The type of MERA that I had in mind was not so much a computationally parsimonious expression for a large wavefunction as a hierarchy of operations on the input state vector. Is there a way to do this just with a Quimb circuit structure in a way that is outside the capabilities of a standard quantum circuit? What I am trying to say is, I want to implement something structurally similar to the MERA, but which can carry out quantum algorithms on 1D, and ideally 2D many-body states. Would the circuit class allow me to do something like that?
OK yeah I suspect so - the circuit class is '1D' only in reference to how the qubits are labelled/enumerated, but there is no limits on applying gates at long range, mimicking the tensors higher up in a MERA. The main difference is that in a normal MERA the bonds can grow so you can't think of everything as qubit operations.
But if you just wanted to apply a pattern of ever fewer but more long range gates, then quimb
is very suited to that, the fiddly part is really just denoting the structure to use. Here's an example of a binary 'MERA circuit':
%config InlineBackend.figure_formats = ['svg']
import quimb as qu
import quimb.tensor as qtn
L = 6
N = 2**L
circ = qtn.Circuit(2**L)
for l in range(L):
scale = 2**l
for i in range(0, 1 << (L - l), 2):
circ.su4(*qu.randn(15), scale * i, scale * (i + 1) % N)
for i in range(1, 1 << (L - l), 2):
circ.su4(*qu.randn(15), scale * i, scale * (i + 1) % N)
circ.psi.draw(color=circ.psi.site_tags, legend=False)
You can see there are now 'output' indices throughout the MERA.

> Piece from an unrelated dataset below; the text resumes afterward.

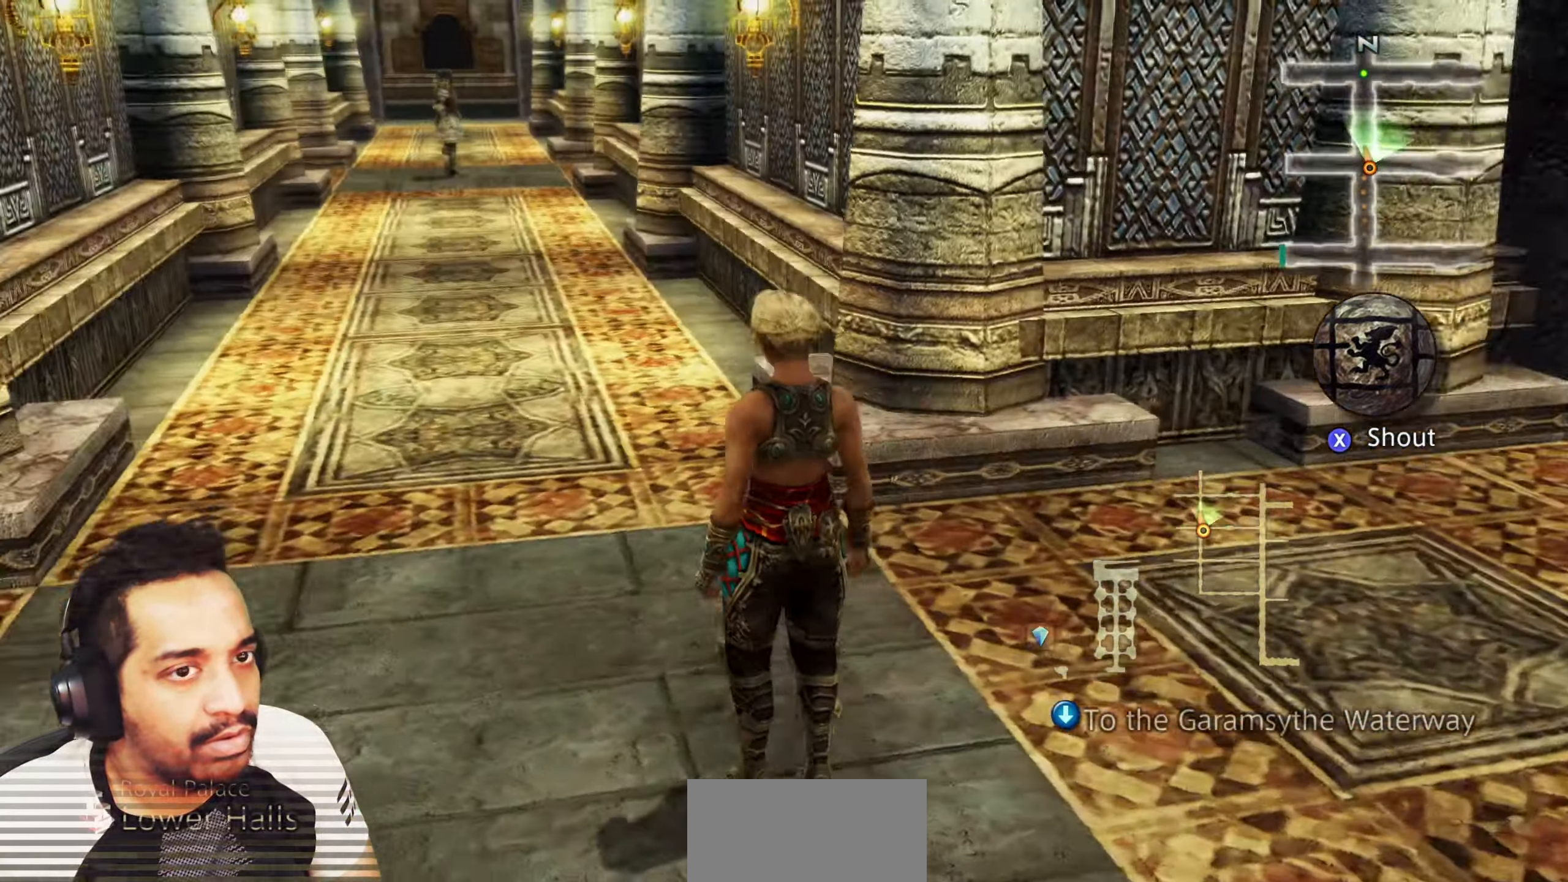
{"dt_ms": 500, "buttons": [], "left_stick": "center", "right_stick": "center", "events": [[100, "right_stick", "center"], [117, "left_stick", "up"], [300, "SQUARE", "down"], [300, "left_stick", "center"], [417, "SQUARE", "up"]]}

Despite being 64 qubits, quimb
can still efficiently sample from it, even without invoking a high quality contraction path optimizer:
for b in circ.sample(10, group_size=8):
print(b)
# 0101111101111100111001010000010110111100011010001111111100100100
# 1100001001001100100011101000100011001000011100101110110111100010
# 1110110100000000001001010111111001011000101010001101100100100101
# 0111111111010010000111100000110000000110000100000101000000100000
# 1101010001110011000000101111000110010100001101000100110010100001
# 0100011010010111001110001011100000011101111100001101111111100100
# 1110011011011101001100010010110100001100000111000101101000100010
# 1010100000010011000111011000000001010000000100010101010011010100
# 0100101101101010101101110000111110010101010110000110011111110100
# 0011010100110011000000111111100110110010100000001100110000101110
Just to follow up (and because pictures of MERA are always enjoyable), to build the circuit in the opposite direction is simply a matter of putting in:
for l in reversed(range(L)):
...
circ.psi.draw(
color='PSI0',
highlight_inds=circ.psi.site_inds,
legend=False,
)
Sorry about the delay. Thank you very much for your help! I managed to get the MERA circuit set up. Those are some really beautiful MERA graph examples!
This is related to my earlier question about applying gates to a MERA architecture: https://github.com/jcmgray/quimb/issues/75 When I use the circuit approach, the object that is created is an instance of the TensorNetwork1D class, but is not a MERA or a MatrixProductState. I am now wondering how to evolve this state (assuming the the application of the application of the gates and the MERA tensors does not evolve the state automatically), and how to convert it to state vector or density matrix form in order to call the quimb.calc.measure function on the state.